The interface between chromatin remodeling and DSB repair is currently the subject of substantial study.7 This interface is complicated, with distinct complexes appearing to function in defined circumstances. Generally, homologous recombination, another DSB repair process that necessitates extensive end-processing and engagement with a sister chromatid, has a greater need for remodeling than NHEJ.8 In contrast, PBAF has a generalized role in transcriptional repression at DSBs, impacting upon NHEJ although PBAF is dispensable for NHEJ. This specificity reflects how remodelers appear to influence DSB repair.

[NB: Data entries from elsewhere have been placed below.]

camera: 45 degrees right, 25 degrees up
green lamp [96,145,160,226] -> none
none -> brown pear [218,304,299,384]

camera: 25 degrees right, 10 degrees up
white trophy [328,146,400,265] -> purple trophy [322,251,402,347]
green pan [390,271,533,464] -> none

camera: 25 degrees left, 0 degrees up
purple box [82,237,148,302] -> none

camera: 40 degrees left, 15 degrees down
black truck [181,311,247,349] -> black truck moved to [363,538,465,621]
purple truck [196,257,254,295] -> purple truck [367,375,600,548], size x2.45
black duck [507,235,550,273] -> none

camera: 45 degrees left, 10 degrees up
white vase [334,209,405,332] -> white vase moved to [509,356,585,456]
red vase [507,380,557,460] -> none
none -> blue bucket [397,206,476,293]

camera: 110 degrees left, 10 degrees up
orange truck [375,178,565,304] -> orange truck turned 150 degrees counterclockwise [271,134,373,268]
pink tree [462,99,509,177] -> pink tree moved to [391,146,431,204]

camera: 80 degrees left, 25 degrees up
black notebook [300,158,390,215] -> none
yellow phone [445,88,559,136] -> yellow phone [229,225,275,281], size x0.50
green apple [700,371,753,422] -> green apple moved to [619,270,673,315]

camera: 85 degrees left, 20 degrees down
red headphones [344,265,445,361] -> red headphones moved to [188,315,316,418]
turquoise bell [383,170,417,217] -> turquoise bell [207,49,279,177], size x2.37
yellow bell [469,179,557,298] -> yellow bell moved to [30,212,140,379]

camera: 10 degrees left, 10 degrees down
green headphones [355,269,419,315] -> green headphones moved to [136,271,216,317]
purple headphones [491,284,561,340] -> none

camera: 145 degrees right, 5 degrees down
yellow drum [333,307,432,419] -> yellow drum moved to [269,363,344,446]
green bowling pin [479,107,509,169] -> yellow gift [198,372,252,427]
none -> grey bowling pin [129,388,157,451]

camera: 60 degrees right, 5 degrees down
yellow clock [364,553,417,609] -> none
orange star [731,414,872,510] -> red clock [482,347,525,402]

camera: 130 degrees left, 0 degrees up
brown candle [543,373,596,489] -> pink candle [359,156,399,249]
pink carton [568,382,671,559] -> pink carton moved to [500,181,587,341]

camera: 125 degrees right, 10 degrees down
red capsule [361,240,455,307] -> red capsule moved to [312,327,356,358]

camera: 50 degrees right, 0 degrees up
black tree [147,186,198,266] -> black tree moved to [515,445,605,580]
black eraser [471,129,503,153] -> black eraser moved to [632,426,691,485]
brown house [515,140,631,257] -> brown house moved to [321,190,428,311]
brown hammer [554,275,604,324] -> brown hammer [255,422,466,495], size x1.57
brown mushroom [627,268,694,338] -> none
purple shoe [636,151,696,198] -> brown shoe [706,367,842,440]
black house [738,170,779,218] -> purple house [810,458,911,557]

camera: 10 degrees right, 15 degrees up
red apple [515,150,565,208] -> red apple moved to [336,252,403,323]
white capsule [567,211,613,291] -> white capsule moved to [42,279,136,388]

Many questions arise from these findings. ATM appears to lie upstream, promoting PBAF phosphorylation and PRC1/2-dependent H2AK119ub. Potential models could involve PBAF-dependent chromatin remodeling to allow PRC2 access and/or PRC1-dependent K119ub. Alternatively, PBAF may serve to stabilize H2AK119ub by preventing deubiquitylation. BAF180 is mutated in many renal cancers and 2 cancer mutations impede transcriptional repression and rapid DSB repair. The contribution of this process to cancer suppression remains to be deduced. Additionally, DNA-PK has been reported to regulate repression of RNA polymerase II-dependent transcription at DSBs.9 Interplay between the 2 transcriptional silencing processes remains to be examined. Finally, topoisomerases, which relax supercoiling for transcription, create transient intermediates called cleavable complexes that can occasionally become trapped, likely impeding subsequent transcription with outcomes causal of human diseases.10 PBAF may also promote removal of such trapped complexes that arise as a result of DNA damage.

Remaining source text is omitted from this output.